— Exercise —
Please produce a character-exact copy of the listing that follows, omitting all images.

— Raw data —
━━━━━━━━━━

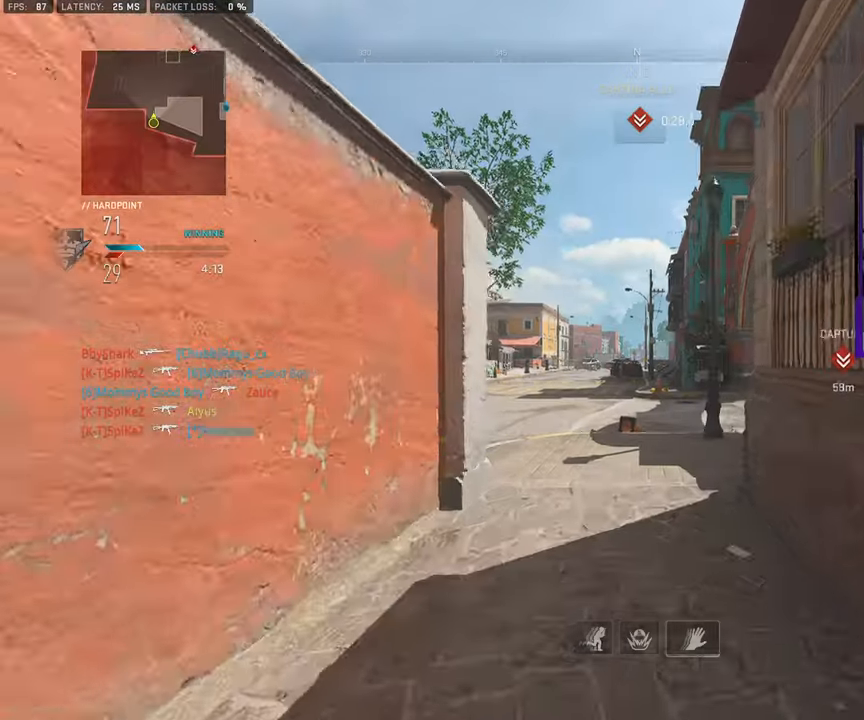
{"buttons": [], "left_stick": "up", "right_stick": "right", "events": [[83, "L3", "up"], [200, "L3", "down"], [317, "L3", "up"], [417, "L3", "down"], [500, "L3", "up"], [500, "right_stick", "right"]]}
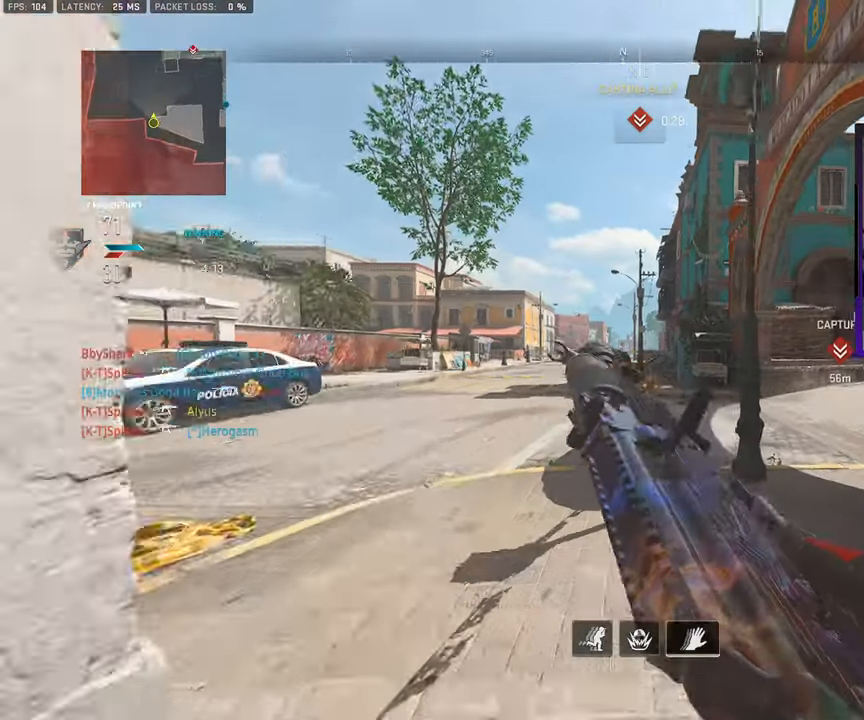
{"buttons": ["L3"], "left_stick": "up", "right_stick": "center", "events": [[83, "left_stick", "right"], [200, "TRIANGLE", "down"], [233, "left_stick", "up-right"], [267, "L3", "down"], [283, "TRIANGLE", "up"], [350, "L3", "up"], [383, "right_stick", "center"], [417, "L3", "down"], [417, "left_stick", "up"]]}
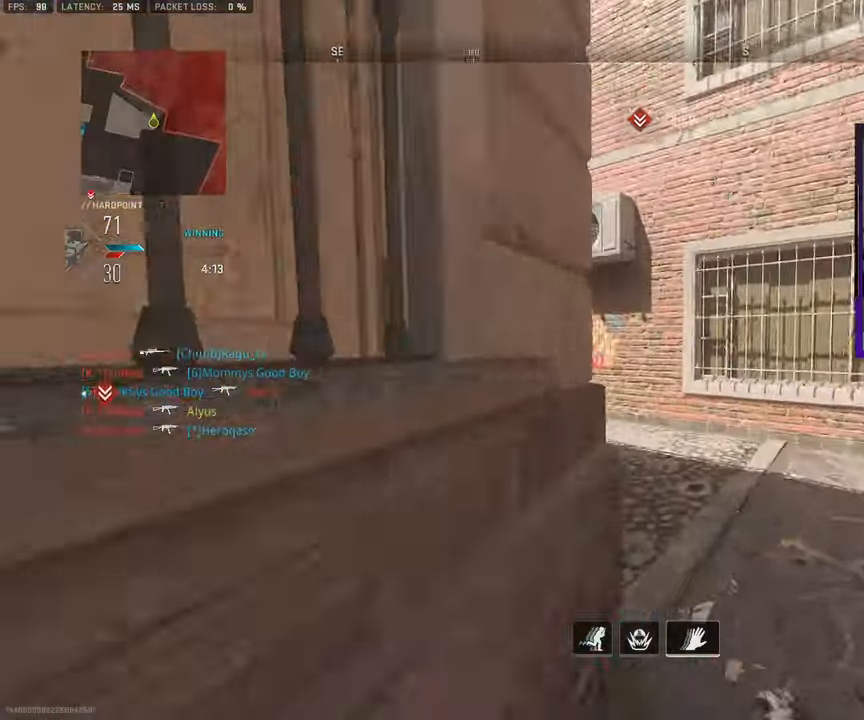
{"buttons": [], "left_stick": "up-left", "right_stick": "center", "events": [[33, "L3", "up"], [150, "L3", "down"], [183, "right_stick", "left"], [250, "L3", "up"], [350, "L3", "down"], [350, "left_stick", "up-left"], [417, "right_stick", "center"], [450, "L3", "up"]]}
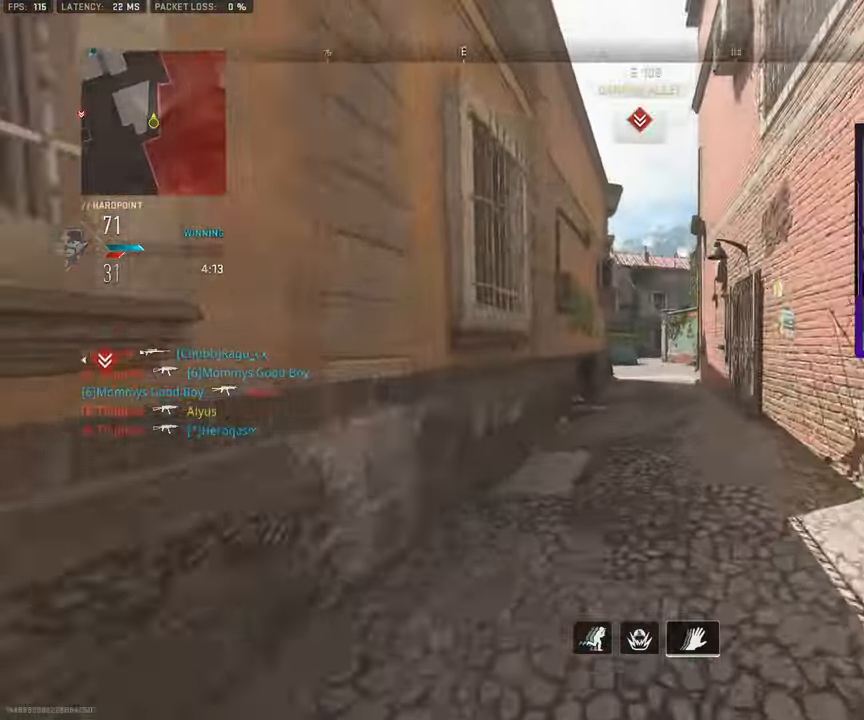
{"buttons": [], "left_stick": "up", "right_stick": "center", "events": [[83, "L3", "down"], [200, "L3", "up"], [200, "left_stick", "up"], [400, "L3", "down"], [500, "L3", "up"]]}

━━━━━━━━━━

— Reply to the task —
{"buttons": [], "left_stick": "up", "right_stick": "right", "events": [[83, "L3", "up"], [200, "L3", "down"], [317, "L3", "up"], [417, "L3", "down"], [500, "L3", "up"], [500, "right_stick", "right"]]}
{"buttons": ["L3"], "left_stick": "up", "right_stick": "center", "events": [[83, "left_stick", "right"], [200, "TRIANGLE", "down"], [233, "left_stick", "up-right"], [267, "L3", "down"], [283, "TRIANGLE", "up"], [350, "L3", "up"], [383, "right_stick", "center"], [417, "L3", "down"], [417, "left_stick", "up"]]}
{"buttons": [], "left_stick": "up-left", "right_stick": "center", "events": [[33, "L3", "up"], [150, "L3", "down"], [183, "right_stick", "left"], [250, "L3", "up"], [350, "L3", "down"], [350, "left_stick", "up-left"], [417, "right_stick", "center"], [450, "L3", "up"]]}
{"buttons": [], "left_stick": "up", "right_stick": "center", "events": [[83, "L3", "down"], [200, "L3", "up"], [200, "left_stick", "up"], [400, "L3", "down"], [500, "L3", "up"]]}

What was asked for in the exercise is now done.